States throughout the country are implementing innovative renewable energy and energy-efficiency programs that could be adopted nationwide to improve economies and reduce emissions cost effectively, as well as prove valuable as states develop plans to meet pending power plant emissions reductions regulations from the U.S. Environmental Protection Agency, according to a new joint report by Stanford University’s Steyer-Taylor Center for Energy Policy and Finance, and Hoover Institution’s Shultz-Stephenson Task Force on Energy Policy.
States across the country are exhibiting a breadth of efforts in encouraging energy efficiency and renewable energy in ways that save money, reduce pollution and strengthen their energy security. The goal of the report is to provide a source for states to compare and contrast innovative policies, so that they can learn from each other.
The State Clean Energy Cookbook: A Dozen Recipes for State Action on Energy Efficiency and Renewable Energy, makes specific recommendations regarding policies that states are currently using to encourage energy efficiency and renewable energy.

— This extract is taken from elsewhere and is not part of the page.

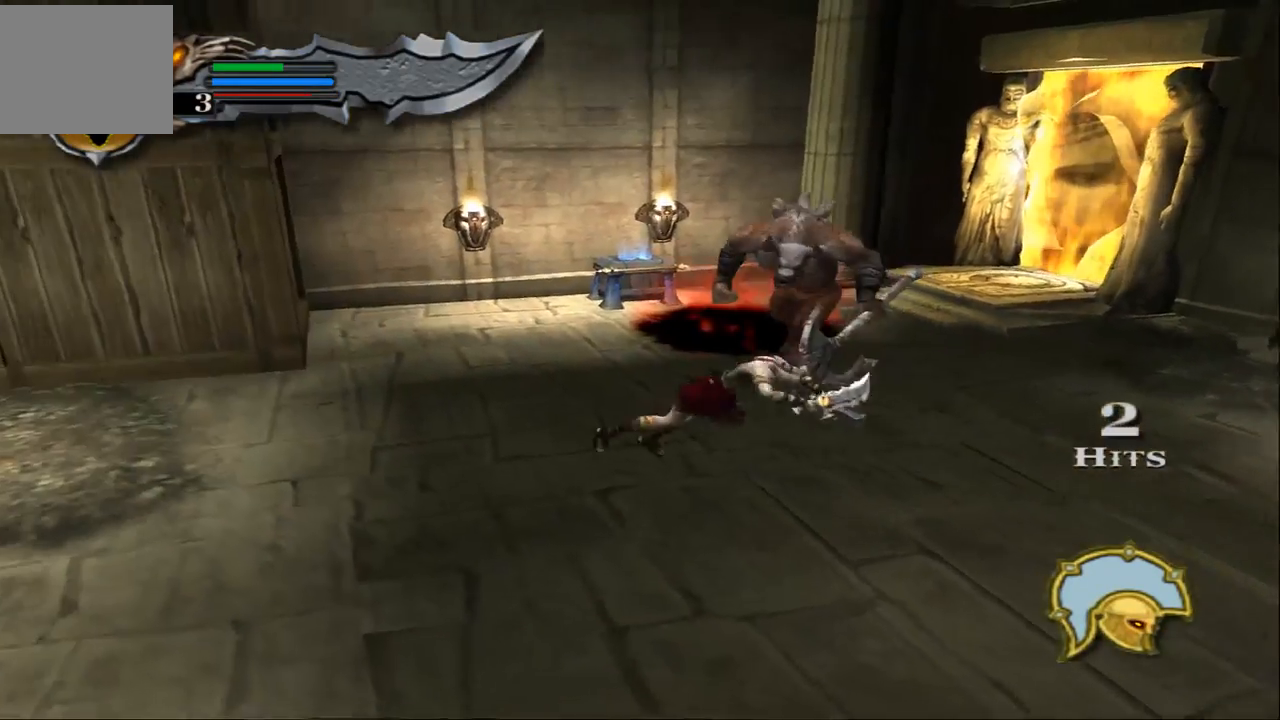
{"buttons": [], "left_stick": "left", "right_stick": "center", "events": []}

The report led to “an encouraging conclusion,” according to its authors, that “both red states and blue states are turning green — whether measured in dollar savings or environmental improvement.”
The report features energy-efficiency resource standards in Wisconsin; energy-efficient building codes in Mississippi; building energy benchmarking and disclosure in California and Washington; utility and customer market incentives in Arizona and Washington; renewable portfolio standards in North Carolina and Minnesota; net energy metering in Texas and Vermont; community renewables in Colorado, California, and Minnesota; renewable energy tariffs in North Carolina and Virginia; energy savings performance contracts in Pennsylvania; third-party ownership of distributed power systems in New Mexico; property-assessed clean energy in Connecticut; on-bill repayment in Hawaii and New York; and the DOE’s State Energy Program in Nebraska and Massachusetts.
These policies met several litmus tests: they are already on the books and in operation in both red and blue states; they are well-supported; and can be cost effective when well-implemented.
“States truly are the ‘laboratories of democracy’ when it comes to renewable energy and energy efficiency, adopting groundbreaking programs and policies that could provide benefits around the country,” said Jeff Bingaman, former chairman of the U.S. Senate Energy and Natural Resources Committee, who co-authored the study on behalf of Stanford’s Steyer-Taylor Center.